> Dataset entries
▬▬▬▬▬▬▬▬▬▬

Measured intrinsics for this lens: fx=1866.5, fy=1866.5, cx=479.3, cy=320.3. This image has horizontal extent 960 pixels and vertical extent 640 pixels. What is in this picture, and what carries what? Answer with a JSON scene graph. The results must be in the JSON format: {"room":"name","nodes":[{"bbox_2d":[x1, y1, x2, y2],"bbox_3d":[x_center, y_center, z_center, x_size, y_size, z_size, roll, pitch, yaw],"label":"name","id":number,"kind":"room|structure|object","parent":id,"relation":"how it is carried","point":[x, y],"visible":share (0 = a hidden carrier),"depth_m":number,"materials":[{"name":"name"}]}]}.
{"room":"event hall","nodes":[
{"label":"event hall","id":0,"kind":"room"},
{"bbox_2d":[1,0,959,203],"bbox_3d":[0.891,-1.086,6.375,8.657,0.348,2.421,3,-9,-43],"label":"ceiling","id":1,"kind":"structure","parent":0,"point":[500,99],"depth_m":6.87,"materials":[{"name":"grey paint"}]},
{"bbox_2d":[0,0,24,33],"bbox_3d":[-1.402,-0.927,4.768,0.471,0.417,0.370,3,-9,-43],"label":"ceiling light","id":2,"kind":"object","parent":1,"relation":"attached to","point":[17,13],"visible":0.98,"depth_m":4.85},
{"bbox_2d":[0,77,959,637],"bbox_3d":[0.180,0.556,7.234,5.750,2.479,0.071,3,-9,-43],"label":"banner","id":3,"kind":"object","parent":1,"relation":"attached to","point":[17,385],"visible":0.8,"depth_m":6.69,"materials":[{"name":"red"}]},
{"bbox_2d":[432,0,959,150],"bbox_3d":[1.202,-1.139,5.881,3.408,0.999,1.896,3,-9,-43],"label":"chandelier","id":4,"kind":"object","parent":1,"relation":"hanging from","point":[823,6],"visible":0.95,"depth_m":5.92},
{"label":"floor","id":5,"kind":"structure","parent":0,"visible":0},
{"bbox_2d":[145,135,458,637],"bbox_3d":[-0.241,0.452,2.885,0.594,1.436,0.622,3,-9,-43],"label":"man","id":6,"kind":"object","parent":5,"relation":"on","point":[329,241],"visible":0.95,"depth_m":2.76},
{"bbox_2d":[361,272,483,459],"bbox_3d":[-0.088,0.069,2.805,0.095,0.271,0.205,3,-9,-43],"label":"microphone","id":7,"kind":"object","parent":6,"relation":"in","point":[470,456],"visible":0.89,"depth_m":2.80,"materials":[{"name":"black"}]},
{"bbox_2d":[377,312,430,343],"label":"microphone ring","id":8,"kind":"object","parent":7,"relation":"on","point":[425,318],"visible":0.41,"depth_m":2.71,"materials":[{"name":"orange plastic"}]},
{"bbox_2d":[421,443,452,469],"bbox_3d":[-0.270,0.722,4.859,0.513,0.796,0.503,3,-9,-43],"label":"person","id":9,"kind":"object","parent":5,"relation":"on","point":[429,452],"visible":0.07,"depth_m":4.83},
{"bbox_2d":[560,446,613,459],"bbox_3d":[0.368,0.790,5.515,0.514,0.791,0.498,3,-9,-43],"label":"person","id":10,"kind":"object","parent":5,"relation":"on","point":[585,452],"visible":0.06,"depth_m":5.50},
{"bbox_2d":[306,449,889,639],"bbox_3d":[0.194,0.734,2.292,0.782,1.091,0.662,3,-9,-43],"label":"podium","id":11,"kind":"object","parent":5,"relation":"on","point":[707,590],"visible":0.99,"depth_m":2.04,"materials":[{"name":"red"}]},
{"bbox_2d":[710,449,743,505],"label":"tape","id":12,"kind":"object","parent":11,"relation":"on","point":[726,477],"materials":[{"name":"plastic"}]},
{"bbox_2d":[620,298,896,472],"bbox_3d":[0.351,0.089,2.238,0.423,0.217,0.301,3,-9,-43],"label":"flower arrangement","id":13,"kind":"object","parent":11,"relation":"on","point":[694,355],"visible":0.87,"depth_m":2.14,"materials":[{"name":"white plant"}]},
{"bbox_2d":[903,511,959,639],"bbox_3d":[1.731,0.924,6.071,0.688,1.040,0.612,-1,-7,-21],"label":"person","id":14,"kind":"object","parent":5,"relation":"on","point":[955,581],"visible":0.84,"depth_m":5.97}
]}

▬▬▬▬▬▬▬▬▬▬

> ABOUT THIS EXERCISE
Write an exact transcription of every entry above.

> ANSWER TO THIS PROBLEM
Measured intrinsics for this lens: fx=1866.5, fy=1866.5, cx=479.3, cy=320.3. This image has horizontal extent 960 pixels and vertical extent 640 pixels. What is in this picture, and what carries what? Answer with a JSON scene graph. The results must be in the JSON format: {"room":"name","nodes":[{"bbox_2d":[x1, y1, x2, y2],"bbox_3d":[x_center, y_center, z_center, x_size, y_size, z_size, roll, pitch, yaw],"label":"name","id":number,"kind":"room|structure|object","parent":id,"relation":"how it is carried","point":[x, y],"visible":share (0 = a hidden carrier),"depth_m":number,"materials":[{"name":"name"}]}]}.
{"room":"event hall","nodes":[
{"label":"event hall","id":0,"kind":"room"},
{"bbox_2d":[1,0,959,203],"bbox_3d":[0.891,-1.086,6.375,8.657,0.348,2.421,3,-9,-43],"label":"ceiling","id":1,"kind":"structure","parent":0,"point":[500,99],"depth_m":6.87,"materials":[{"name":"grey paint"}]},
{"bbox_2d":[0,0,24,33],"bbox_3d":[-1.402,-0.927,4.768,0.471,0.417,0.370,3,-9,-43],"label":"ceiling light","id":2,"kind":"object","parent":1,"relation":"attached to","point":[17,13],"visible":0.98,"depth_m":4.85},
{"bbox_2d":[0,77,959,637],"bbox_3d":[0.180,0.556,7.234,5.750,2.479,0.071,3,-9,-43],"label":"banner","id":3,"kind":"object","parent":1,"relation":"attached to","point":[17,385],"visible":0.8,"depth_m":6.69,"materials":[{"name":"red"}]},
{"bbox_2d":[432,0,959,150],"bbox_3d":[1.202,-1.139,5.881,3.408,0.999,1.896,3,-9,-43],"label":"chandelier","id":4,"kind":"object","parent":1,"relation":"hanging from","point":[823,6],"visible":0.95,"depth_m":5.92},
{"label":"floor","id":5,"kind":"structure","parent":0,"visible":0},
{"bbox_2d":[145,135,458,637],"bbox_3d":[-0.241,0.452,2.885,0.594,1.436,0.622,3,-9,-43],"label":"man","id":6,"kind":"object","parent":5,"relation":"on","point":[329,241],"visible":0.95,"depth_m":2.76},
{"bbox_2d":[361,272,483,459],"bbox_3d":[-0.088,0.069,2.805,0.095,0.271,0.205,3,-9,-43],"label":"microphone","id":7,"kind":"object","parent":6,"relation":"in","point":[470,456],"visible":0.89,"depth_m":2.80,"materials":[{"name":"black"}]},
{"bbox_2d":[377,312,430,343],"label":"microphone ring","id":8,"kind":"object","parent":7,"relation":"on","point":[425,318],"visible":0.41,"depth_m":2.71,"materials":[{"name":"orange plastic"}]},
{"bbox_2d":[421,443,452,469],"bbox_3d":[-0.270,0.722,4.859,0.513,0.796,0.503,3,-9,-43],"label":"person","id":9,"kind":"object","parent":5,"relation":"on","point":[429,452],"visible":0.07,"depth_m":4.83},
{"bbox_2d":[560,446,613,459],"bbox_3d":[0.368,0.790,5.515,0.514,0.791,0.498,3,-9,-43],"label":"person","id":10,"kind":"object","parent":5,"relation":"on","point":[585,452],"visible":0.06,"depth_m":5.50},
{"bbox_2d":[306,449,889,639],"bbox_3d":[0.194,0.734,2.292,0.782,1.091,0.662,3,-9,-43],"label":"podium","id":11,"kind":"object","parent":5,"relation":"on","point":[707,590],"visible":0.99,"depth_m":2.04,"materials":[{"name":"red"}]},
{"bbox_2d":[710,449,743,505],"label":"tape","id":12,"kind":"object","parent":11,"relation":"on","point":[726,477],"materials":[{"name":"plastic"}]},
{"bbox_2d":[620,298,896,472],"bbox_3d":[0.351,0.089,2.238,0.423,0.217,0.301,3,-9,-43],"label":"flower arrangement","id":13,"kind":"object","parent":11,"relation":"on","point":[694,355],"visible":0.87,"depth_m":2.14,"materials":[{"name":"white plant"}]},
{"bbox_2d":[903,511,959,639],"bbox_3d":[1.731,0.924,6.071,0.688,1.040,0.612,-1,-7,-21],"label":"person","id":14,"kind":"object","parent":5,"relation":"on","point":[955,581],"visible":0.84,"depth_m":5.97}
]}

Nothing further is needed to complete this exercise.